23:56, 14 Dec 2004 (EST) Dr. H. L. Ackroyd:
Dibbbers!
00:06, 15 Dec 2004 (EST) Morbus Iff:
You dibbed four minutes early! You must be penalized. Your penalty, which is randomly made up each turn based on whatever drunken concept of "integration" I can think of in two minutes: choose one scholar, besides yourself, who played last turn. That scholar will write one sentence for you, and you must use that sentence in your entry, somewhere. Cop-outs ("and the mystic and mysterious message of EGGPLANT was scrawled on his foot") are frowned upon. Fun!
10:41, 15 Dec 2004 (EST) [User:DrAckroyd|Dr. H. L. Ackroyd]]:
Darn! I didn't look to see the timestamp of the sig, I just glanced at my clock (which was obviously a few minutes early) then headed to straight to bed. I'll nominate Dr. Crank as my "punisher" for this round. And thanks a whole lot. I mean it. really.
23:06, 15 Dec 2004 (EST) Doctor Phineas Crank:
Indeed, having a Mute Chukarandos chewing on your ankle is rather worse than getting divorced and finding out that your future ex-wife had genital warts after all, but only just barely. Punishment contribution from Doctor Phineas Crank
10:30, 16 Dec 2004 (EST) Dr. H. L. Ackroyd:
Nothing like taking it easy on a fellow is there? Thanks, Doc. Glad to hear the warts are clearing up.
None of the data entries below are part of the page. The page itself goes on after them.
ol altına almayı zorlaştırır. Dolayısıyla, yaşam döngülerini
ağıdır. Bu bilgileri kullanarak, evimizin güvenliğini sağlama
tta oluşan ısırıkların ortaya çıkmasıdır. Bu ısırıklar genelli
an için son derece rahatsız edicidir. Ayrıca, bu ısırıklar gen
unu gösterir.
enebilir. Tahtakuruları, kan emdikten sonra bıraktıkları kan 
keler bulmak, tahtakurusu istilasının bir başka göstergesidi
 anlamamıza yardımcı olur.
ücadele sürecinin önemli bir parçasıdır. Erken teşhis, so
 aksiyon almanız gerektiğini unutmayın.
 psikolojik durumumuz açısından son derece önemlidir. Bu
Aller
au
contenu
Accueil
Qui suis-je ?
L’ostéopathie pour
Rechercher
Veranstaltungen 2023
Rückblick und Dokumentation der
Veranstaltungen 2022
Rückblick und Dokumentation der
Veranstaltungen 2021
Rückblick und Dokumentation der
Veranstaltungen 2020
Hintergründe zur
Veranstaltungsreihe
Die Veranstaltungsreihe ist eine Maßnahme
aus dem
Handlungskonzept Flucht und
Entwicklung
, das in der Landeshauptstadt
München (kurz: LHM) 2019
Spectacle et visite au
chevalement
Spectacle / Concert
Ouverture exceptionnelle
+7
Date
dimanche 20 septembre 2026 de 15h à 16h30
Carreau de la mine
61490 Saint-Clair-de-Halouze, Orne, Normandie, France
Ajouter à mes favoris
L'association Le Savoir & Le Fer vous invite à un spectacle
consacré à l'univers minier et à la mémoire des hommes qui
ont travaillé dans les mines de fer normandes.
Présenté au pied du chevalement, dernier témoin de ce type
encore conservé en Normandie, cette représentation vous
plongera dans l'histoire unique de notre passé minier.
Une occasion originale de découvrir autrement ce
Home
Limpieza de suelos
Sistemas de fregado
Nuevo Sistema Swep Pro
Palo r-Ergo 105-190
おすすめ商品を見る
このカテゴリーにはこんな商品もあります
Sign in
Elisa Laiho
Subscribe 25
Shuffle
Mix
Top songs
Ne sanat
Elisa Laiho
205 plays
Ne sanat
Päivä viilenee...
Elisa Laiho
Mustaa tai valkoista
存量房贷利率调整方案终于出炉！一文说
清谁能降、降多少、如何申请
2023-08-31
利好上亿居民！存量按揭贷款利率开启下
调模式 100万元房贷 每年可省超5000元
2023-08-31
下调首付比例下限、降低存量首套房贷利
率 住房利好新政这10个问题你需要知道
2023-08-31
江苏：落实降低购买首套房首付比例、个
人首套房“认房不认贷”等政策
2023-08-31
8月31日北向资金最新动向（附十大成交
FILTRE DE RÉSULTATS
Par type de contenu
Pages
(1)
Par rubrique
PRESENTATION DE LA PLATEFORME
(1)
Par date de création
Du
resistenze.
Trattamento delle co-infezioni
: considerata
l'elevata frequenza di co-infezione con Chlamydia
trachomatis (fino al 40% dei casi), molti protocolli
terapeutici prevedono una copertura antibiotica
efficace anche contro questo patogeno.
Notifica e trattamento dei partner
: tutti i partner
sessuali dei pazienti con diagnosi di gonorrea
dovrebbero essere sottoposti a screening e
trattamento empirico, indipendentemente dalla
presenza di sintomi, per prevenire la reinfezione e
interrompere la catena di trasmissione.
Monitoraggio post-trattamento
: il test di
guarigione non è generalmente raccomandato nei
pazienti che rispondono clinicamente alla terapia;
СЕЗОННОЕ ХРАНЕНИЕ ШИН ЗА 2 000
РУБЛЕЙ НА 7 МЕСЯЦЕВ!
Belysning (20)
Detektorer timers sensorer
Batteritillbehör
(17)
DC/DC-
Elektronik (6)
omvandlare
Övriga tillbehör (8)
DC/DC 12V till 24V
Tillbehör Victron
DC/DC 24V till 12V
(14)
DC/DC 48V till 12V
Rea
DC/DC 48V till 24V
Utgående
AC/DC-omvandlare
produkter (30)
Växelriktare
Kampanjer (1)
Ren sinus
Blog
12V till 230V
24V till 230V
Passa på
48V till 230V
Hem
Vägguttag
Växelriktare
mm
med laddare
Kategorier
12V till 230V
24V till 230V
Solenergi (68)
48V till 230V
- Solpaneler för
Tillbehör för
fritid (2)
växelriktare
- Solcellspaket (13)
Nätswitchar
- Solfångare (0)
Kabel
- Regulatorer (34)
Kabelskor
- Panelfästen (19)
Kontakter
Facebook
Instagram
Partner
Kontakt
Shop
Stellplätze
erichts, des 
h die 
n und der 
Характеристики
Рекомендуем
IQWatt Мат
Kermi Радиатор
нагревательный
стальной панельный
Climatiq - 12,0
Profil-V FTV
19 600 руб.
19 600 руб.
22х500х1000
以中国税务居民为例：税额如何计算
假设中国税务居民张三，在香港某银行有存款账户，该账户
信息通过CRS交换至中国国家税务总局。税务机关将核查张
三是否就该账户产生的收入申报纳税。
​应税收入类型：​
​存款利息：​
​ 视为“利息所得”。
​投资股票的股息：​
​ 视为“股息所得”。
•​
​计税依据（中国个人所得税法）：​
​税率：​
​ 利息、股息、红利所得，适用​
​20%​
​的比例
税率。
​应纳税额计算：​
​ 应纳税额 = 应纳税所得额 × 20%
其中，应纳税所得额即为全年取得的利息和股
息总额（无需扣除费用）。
13:26, 16 Dec 2004 (EST) Doctor Phineas Crank:
Well, it was supposed to be a punishment, after all. The sentence, that is. The warts are just the gift that keeps on giving!
19:08, 16 Dec 2004 (EST) Dr. H. L. Ackroyd:
I'm curious, having been sentenced, do I now get an appeal?
16:02, 17 Dec 2004 (EST) Jcowan:
Of course you do. Your appeal is denied.